Given a known geographical location, the TuktuTools
package contains a function to download the corresponding raw text file
of observations for the closest station from “https://www.ncei.noaa.gov/pub/data/ghcn/daily/gsn/”, and
converts the relevant average, maximum, minimum daily temperature into a
dataframe. This function also reports the distance between the given
geographical location and the corresponding station:
getWeatherAtLocation
.
The package contains a dataset containing location information for all stations. Let’s first map all the stations in the Alaska region where longitude is < -130 and latitude > 60.
require(TuktuTools)
## Warning: package 'lubridate' was built under R version 4.2.3
## Warning: package 'ggplot2' was built under R version 4.2.3
## Warning: package 'sp' was built under R version 4.2.3
data("gsn_stations")
gsn_stations %>% head
## station lat lon alt name GSN
## 1 ACW00011604 17.1167 -61.7833 10.1 ST JOHNS COOLIDGE FLD
## 2 ACW00011647 17.1333 -61.7833 19.2 ST JOHNS
## 3 AE000041196 25.3330 55.5170 34.0 SHARJAH INTER. AIRP GSN
## 4 AEM00041194 25.2550 55.3640 10.4 DUBAI INTL
## 5 AEM00041217 24.4330 54.6510 26.8 ABU DHABI INTL
## 6 AEM00041218 24.2620 55.6090 264.9 AL AIN INTL
## StationID
## 1
## 2
## 3 41196
## 4 41194
## 5 41217
## 6 41218
gsn.sf <- st_as_sf(gsn_stations %>% subset(lon < -130 & lat > 60),
coords = c("lon", "lat")) %>% st_set_crs(4326)
mapview(gsn.sf[,"station"])
Let’s define our location of interest and plot it to see which stations are nearest.
point <- data.frame(lon = -152.5, lat = 68.25)
point.sf <- point %>% st_as_sf(coords = c("lon", "lat"), crs = st_crs(4326))
mapview(gsn.sf[,"station"]) + mapview(point.sf, col.regions = "red")
Now let’s run the function. It takes a few minutes but notice as it runs that it also reports the distance between the given geographical location and the corresponding station.

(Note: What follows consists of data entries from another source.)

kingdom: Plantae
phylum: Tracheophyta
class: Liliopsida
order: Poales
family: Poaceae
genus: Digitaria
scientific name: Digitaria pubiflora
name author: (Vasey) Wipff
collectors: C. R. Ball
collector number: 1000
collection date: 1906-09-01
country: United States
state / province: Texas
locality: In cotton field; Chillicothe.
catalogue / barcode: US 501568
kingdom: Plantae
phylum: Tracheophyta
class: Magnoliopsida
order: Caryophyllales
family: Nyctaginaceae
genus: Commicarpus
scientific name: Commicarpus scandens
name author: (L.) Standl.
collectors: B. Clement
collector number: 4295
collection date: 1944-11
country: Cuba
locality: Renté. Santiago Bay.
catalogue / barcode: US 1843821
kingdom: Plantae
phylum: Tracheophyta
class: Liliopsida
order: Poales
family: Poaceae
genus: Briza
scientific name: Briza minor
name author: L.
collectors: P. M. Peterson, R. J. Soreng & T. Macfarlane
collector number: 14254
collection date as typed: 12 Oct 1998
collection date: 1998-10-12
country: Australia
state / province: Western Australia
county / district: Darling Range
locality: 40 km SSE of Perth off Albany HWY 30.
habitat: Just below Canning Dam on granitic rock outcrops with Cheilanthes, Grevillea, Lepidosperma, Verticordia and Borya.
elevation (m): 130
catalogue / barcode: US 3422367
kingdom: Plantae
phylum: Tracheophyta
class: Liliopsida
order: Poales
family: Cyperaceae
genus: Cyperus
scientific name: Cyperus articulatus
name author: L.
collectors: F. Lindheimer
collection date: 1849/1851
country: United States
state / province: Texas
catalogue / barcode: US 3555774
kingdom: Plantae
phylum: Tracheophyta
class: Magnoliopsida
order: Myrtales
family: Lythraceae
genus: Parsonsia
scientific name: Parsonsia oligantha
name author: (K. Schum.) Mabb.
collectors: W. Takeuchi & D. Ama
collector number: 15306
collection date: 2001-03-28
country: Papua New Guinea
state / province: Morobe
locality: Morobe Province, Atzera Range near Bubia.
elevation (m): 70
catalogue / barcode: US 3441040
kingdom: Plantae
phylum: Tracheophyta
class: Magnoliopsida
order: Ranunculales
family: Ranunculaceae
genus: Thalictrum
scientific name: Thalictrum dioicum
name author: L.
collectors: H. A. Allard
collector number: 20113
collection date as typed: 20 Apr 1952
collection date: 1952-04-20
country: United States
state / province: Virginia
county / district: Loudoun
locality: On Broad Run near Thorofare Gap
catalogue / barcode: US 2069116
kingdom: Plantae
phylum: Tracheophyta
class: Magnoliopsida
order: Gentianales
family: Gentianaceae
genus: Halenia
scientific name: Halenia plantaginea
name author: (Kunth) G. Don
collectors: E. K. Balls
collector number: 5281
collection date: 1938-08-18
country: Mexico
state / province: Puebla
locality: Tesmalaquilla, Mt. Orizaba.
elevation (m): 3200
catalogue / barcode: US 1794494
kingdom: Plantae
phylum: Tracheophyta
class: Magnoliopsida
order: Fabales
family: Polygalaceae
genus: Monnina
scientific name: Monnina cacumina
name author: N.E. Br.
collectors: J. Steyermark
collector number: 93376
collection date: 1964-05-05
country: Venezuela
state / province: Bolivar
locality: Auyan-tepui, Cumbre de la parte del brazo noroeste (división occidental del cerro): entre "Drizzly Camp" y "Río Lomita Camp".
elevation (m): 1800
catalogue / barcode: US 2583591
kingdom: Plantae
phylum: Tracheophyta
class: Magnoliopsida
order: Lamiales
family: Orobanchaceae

realWeather <- getWeatherAtLocation(point$lon, point$lat,
start = 2010, end = 2022)
## [1] "1 USC00500270"
## The 1th closest station is USC00500270
## The distance is 31.655 km.
## Data to be covered from 2020 to 2022.
## [1] "2 USR0000APAM"
## The 2th closest station is USR0000APAM
## The distance is 54.658 km.
## Data to be covered from 2012 to 2022.
## [1] "3 USC00504683"
## [1] "4 USC00509859"
## [1] "5 USC00509858"
## [1] "6 USR0000ACHM"
## The 6th closest station is USR0000ACHM
## The distance is 100.017 km.
## Data to be covered from 2012 to 2022.
## [1] "7 USR0000ARMC"
## [1] "8 USR0000AKLP"
## [1] "9 USC00501497"
## The 9th closest station is USC00501497
## The distance is 122.884 km.
## Data to be covered from 2010 to 2022.
## [1] "10 USW00026537"
## [1] "11 USW00026508"
## [1] "12 USR0000AUMI"
## [1] "13 USS0049T03S"
## [1] "14 USC00503210"
## [1] "15 USC00506144"
## [1] "16 USC00502425"
## [1] "17 USW00096409"
## [1] "18 USW00026564"
## [1] "19 USC00509869"
## [1] "20 USS0049T01S"
## [1] "21 USC00502103"
## [1] "22 USC00502104"
## [1] "23 USS0050S01S"
## [1] "24 USS0051R01S"
## [1] "25 USW00026517"
## [1] "26 USW00026533"
## [1] "27 USC00508130"
## [1] "28 USR0000ANOR"
## [1] "29 USC00507778"
## [1] "30 USC00503558"
## [1] "31 USR0000AHOW"
## [1] "32 USS0050R04S"
## [1] "33 USC00501492"
## [1] "34 USC00505354"
## [1] "35 USC00500230"
## [1] "36 USR0000AINI"
# plot avg temperature by year
require(ggplot2)
realWeather %>% subset(Month == 7,) %>% arrange(Day) %>%
ggplot(aes(Day, Tavg, col = Station)) +
geom_ribbon(aes(ymin = Tmin, ymax = Tmax)) +
geom_point() + geom_path() + facet_wrap(.~Year)
## Warning: Removed 1 rows containing missing values (`geom_point()`).